If you hang around wine people long enough, you’ve probably heard the term “corked” thrown around once or twice. Way back when, I thought corked meant that you didn’t finish the bottle, so you put the cork back in to save the rest for later. I thought a corked wine meant that I was showing self-restraint when tempted to drink the entire bottle! This was not the case. To save you from the same embarassment, let’s look at what a corked wine is and how to identify it.
What is a corked wine?
First of all, a corked wine is not a good thing. It means that the wine has been contaminated with cork taint (get your mind out of the gutter, this is a real thing). Remember that cork is a natural product and sometimes various microorganisms and fungi grow in them.These contaminated corks create a nasty chemical compound called TCA (2,4,6- trichloroanisole). When a cork with TCA comes in contact with the wine, it contaminates it and ruins the entire bottle.
We call this a corked wine because it’s much easier to say “the wine is corked” instead of “this wine has been contaminated with 2,4,6 trichloroanisole”!
How do you know if a wine is corked?
Before you freak out and think that all your expensive wine may be ruined by their corks, you should know that cork taint is actually quite uncommon (occuring in less than 5% of corks) and is also very easy to identify thanks to a really distinct smell and taste.
Corked wines smells like damp, soggy, and rotten cardboard. It’s also described as smelling like a dank moldy basement, a wet newspaper or a wet dog. If you take a whiff and smell any of these then the wine is corked.
If you take a sip of a corked wine, the taste will be flat and dull.
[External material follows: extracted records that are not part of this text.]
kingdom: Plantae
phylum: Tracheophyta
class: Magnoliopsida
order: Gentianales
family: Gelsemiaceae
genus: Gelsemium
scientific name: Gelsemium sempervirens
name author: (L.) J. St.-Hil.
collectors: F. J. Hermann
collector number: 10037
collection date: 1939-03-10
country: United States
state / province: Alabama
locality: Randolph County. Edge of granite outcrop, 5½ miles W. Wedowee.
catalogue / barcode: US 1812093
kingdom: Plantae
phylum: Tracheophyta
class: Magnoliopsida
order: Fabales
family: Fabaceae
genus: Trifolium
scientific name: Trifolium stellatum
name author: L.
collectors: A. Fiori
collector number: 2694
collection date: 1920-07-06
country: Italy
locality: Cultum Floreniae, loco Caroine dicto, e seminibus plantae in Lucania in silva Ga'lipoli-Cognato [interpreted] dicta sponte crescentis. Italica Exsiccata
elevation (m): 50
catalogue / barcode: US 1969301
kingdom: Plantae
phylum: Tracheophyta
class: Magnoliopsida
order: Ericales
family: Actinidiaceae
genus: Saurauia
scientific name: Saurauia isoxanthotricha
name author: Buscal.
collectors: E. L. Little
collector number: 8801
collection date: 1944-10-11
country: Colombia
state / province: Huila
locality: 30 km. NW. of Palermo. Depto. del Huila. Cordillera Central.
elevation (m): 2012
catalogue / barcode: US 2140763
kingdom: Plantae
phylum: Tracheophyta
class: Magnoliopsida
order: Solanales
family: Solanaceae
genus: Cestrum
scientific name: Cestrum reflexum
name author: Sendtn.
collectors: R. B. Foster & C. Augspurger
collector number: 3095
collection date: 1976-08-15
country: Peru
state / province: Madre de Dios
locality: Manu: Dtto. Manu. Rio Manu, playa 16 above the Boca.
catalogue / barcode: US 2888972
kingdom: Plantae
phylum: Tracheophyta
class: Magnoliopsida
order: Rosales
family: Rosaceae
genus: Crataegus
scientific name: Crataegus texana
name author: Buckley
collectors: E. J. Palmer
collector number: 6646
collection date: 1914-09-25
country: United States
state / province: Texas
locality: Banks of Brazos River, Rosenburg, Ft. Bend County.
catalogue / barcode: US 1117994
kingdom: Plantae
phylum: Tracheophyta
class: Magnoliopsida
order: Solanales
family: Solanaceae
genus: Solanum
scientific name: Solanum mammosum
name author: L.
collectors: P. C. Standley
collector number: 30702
The TCA neutralizes the fruit and cuts the finish in the wine, leaving you with a shallow, astringent, flavor.
Believe me, you’ll know when you smell and taste a corked wine.
What should I do if my wine is corked?
If you’re at a restaurant and the sommelier serves you a wine that you think is corked, politely tell him, “I think this wine may be corked. Will you try it please?” The somm will then smell and taste the wine. If it is indeed corked, it will be immediately obvious to the sommelier and they will bring you a new bottle at no charge.
If you’ve purchased from a retailer and you still have the receipt, bring it back with the unconsumed wine still in the bottle. The retailer should gladly provide you a refund since the winery or distributor will pay for the bottle thanks to you bringing in the evidence of the corked wine.
If you’ve purchased from a retailer and you don’t have the receipt, contact the winery directly and explain the situation. Most of the time they will send you a replacement bottle free of charge!